(TRY IT) Wherever a line in the records contains the word "anadolu", return that line.

-------

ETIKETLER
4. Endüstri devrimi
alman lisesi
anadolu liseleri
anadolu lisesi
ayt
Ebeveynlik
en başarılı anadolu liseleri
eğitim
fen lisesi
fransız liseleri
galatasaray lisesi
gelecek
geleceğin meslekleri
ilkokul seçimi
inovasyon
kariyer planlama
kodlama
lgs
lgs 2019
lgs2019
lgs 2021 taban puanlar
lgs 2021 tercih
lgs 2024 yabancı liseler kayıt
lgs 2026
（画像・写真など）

-------

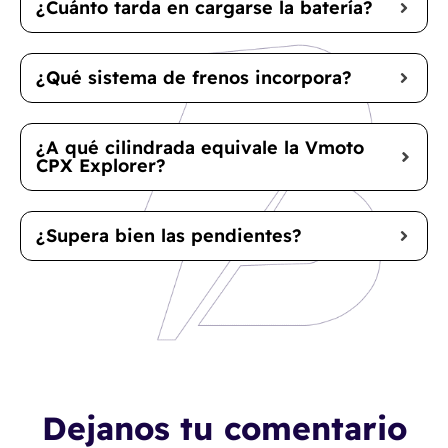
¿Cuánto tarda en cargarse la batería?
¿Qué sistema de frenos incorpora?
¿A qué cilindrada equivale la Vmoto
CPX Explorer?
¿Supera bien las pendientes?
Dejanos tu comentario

-------

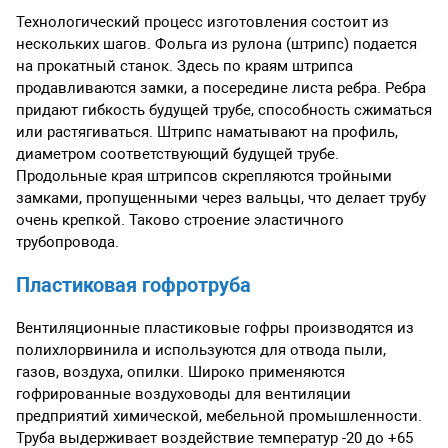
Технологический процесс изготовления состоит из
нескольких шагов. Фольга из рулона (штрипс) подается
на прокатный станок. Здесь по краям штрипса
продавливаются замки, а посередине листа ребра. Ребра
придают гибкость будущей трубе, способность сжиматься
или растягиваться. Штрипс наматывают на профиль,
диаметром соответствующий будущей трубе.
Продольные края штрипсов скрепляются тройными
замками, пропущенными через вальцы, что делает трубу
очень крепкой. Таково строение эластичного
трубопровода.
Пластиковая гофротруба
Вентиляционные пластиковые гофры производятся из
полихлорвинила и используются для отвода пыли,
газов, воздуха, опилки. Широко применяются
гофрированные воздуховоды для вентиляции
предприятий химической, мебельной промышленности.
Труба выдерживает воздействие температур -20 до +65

-------

(RESPONSE TO THE TASK)
anadolu liseleri
anadolu lisesi
en başarılı anadolu liseleri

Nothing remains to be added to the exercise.